● Task item
Quote every line of text in the data below, leaving out the pictures.

[Collected data]
Content starts

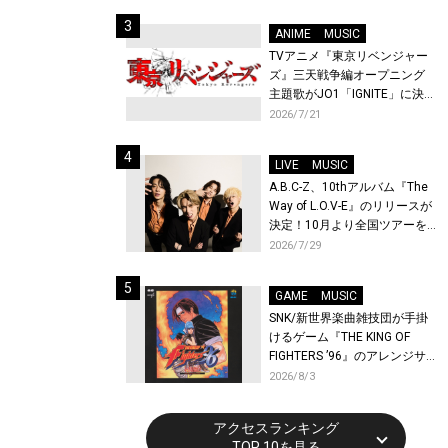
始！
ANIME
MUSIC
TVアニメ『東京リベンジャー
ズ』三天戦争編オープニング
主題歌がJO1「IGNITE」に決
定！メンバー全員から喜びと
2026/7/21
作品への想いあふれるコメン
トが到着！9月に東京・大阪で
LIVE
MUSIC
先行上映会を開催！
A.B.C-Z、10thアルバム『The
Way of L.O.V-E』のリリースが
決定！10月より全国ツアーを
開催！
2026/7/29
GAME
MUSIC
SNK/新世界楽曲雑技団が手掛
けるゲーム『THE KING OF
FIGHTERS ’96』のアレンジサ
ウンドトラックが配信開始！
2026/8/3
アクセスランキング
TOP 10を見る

Content ends

● Problem solution
始！
ANIME
MUSIC
TVアニメ『東京リベンジャー
ズ』三天戦争編オープニング
主題歌がJO1「IGNITE」に決
定！メンバー全員から喜びと
2026/7/21
作品への想いあふれるコメン
トが到着！9月に東京・大阪で
LIVE
MUSIC
先行上映会を開催！
A.B.C-Z、10thアルバム『The
Way of L.O.V-E』のリリースが
決定！10月より全国ツアーを
開催！
2026/7/29
GAME
MUSIC
SNK/新世界楽曲雑技団が手掛
けるゲーム『THE KING OF
FIGHTERS ’96』のアレンジサ
ウンドトラックが配信開始！
2026/8/3
アクセスランキング
TOP 10を見る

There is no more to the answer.